*To-do item*:
Copy exactly, please, each line of the data below until the line that contains "酸淀粉钠。纯化学合成:聚丙" has been copied, beginning at the top.

*Provided material*:
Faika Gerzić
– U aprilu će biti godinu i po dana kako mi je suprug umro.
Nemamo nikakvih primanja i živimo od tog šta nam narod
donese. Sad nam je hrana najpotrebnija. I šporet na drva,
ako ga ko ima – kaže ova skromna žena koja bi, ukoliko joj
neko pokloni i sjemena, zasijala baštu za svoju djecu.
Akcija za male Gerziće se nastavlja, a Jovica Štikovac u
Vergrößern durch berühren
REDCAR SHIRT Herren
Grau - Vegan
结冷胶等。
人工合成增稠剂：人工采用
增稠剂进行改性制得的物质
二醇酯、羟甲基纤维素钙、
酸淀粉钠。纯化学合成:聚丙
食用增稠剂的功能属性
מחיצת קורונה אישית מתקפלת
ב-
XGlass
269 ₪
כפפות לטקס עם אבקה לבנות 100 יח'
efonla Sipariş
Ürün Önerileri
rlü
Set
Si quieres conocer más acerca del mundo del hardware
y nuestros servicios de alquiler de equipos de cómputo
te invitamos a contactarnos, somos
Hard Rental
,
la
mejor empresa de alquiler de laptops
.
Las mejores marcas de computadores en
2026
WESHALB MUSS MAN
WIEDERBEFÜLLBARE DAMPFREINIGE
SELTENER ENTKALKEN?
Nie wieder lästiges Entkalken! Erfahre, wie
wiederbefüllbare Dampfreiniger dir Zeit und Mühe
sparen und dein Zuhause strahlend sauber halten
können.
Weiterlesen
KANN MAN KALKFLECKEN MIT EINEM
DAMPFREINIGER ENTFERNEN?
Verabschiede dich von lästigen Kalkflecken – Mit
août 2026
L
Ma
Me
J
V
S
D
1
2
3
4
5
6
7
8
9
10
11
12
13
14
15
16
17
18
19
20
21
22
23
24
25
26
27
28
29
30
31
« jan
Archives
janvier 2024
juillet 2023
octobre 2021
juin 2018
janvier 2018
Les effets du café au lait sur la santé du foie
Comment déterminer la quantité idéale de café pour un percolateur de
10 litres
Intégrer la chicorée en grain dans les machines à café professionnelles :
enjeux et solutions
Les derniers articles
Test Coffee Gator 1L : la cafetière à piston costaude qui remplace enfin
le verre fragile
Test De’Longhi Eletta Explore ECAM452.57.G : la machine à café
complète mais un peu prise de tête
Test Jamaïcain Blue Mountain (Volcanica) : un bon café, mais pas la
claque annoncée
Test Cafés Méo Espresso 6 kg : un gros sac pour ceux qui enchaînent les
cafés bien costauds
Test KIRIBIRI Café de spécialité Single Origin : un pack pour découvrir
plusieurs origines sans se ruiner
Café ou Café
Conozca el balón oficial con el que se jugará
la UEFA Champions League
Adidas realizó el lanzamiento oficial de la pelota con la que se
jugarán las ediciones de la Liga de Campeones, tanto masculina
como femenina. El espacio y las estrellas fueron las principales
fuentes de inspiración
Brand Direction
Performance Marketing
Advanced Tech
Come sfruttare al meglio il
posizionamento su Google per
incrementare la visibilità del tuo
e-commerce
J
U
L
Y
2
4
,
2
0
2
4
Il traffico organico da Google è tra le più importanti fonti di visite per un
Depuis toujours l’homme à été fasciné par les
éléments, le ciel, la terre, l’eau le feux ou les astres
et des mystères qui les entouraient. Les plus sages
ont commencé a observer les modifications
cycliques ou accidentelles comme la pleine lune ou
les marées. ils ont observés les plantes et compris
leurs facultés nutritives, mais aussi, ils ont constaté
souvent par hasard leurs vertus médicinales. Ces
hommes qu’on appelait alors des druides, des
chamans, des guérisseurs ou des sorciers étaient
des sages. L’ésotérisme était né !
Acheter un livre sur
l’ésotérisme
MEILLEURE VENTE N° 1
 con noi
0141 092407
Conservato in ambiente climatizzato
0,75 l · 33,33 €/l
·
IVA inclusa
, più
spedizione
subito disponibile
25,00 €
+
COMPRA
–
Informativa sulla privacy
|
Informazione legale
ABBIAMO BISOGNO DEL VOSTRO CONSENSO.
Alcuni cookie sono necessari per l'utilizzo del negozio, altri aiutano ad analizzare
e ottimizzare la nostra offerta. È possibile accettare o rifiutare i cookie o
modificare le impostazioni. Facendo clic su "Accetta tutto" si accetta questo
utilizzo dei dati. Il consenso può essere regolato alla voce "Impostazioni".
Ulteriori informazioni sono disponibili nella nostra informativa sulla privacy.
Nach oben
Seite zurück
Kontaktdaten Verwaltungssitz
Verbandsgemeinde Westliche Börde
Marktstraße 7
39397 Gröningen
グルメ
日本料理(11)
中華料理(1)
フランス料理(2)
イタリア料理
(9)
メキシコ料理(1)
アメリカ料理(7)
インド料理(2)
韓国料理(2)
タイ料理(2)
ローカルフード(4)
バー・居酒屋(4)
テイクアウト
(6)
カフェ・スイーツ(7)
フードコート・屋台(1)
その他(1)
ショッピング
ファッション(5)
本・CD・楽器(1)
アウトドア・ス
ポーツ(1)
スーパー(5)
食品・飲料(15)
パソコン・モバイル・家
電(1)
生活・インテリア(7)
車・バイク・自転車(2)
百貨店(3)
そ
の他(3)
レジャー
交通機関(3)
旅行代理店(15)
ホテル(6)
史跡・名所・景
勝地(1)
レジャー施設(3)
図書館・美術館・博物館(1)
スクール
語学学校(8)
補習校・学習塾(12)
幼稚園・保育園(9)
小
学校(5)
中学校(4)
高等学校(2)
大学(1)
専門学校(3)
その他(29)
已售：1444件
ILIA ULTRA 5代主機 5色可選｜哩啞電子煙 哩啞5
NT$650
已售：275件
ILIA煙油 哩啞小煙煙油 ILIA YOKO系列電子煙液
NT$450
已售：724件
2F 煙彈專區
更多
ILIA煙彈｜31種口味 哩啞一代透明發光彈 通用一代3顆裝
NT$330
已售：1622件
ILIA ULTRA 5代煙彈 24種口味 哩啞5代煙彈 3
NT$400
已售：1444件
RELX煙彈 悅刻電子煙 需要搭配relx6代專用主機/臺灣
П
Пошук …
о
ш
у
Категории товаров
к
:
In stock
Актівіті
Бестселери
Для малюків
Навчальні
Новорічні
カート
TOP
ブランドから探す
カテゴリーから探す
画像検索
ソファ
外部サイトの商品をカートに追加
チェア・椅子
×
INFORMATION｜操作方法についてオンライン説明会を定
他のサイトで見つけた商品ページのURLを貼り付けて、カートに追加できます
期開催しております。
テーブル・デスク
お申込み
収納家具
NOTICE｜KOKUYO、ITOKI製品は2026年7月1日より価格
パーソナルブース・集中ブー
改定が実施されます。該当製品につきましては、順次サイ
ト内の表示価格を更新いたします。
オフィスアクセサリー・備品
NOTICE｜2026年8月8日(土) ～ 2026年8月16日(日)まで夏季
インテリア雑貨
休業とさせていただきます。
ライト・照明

*Task solution*:
Faika Gerzić
– U aprilu će biti godinu i po dana kako mi je suprug umro.
Nemamo nikakvih primanja i živimo od tog šta nam narod
donese. Sad nam je hrana najpotrebnija. I šporet na drva,
ako ga ko ima – kaže ova skromna žena koja bi, ukoliko joj
neko pokloni i sjemena, zasijala baštu za svoju djecu.
Akcija za male Gerziće se nastavlja, a Jovica Štikovac u
Vergrößern durch berühren
REDCAR SHIRT Herren
Grau - Vegan
结冷胶等。
人工合成增稠剂：人工采用
增稠剂进行改性制得的物质
二醇酯、羟甲基纤维素钙、
酸淀粉钠。纯化学合成:聚丙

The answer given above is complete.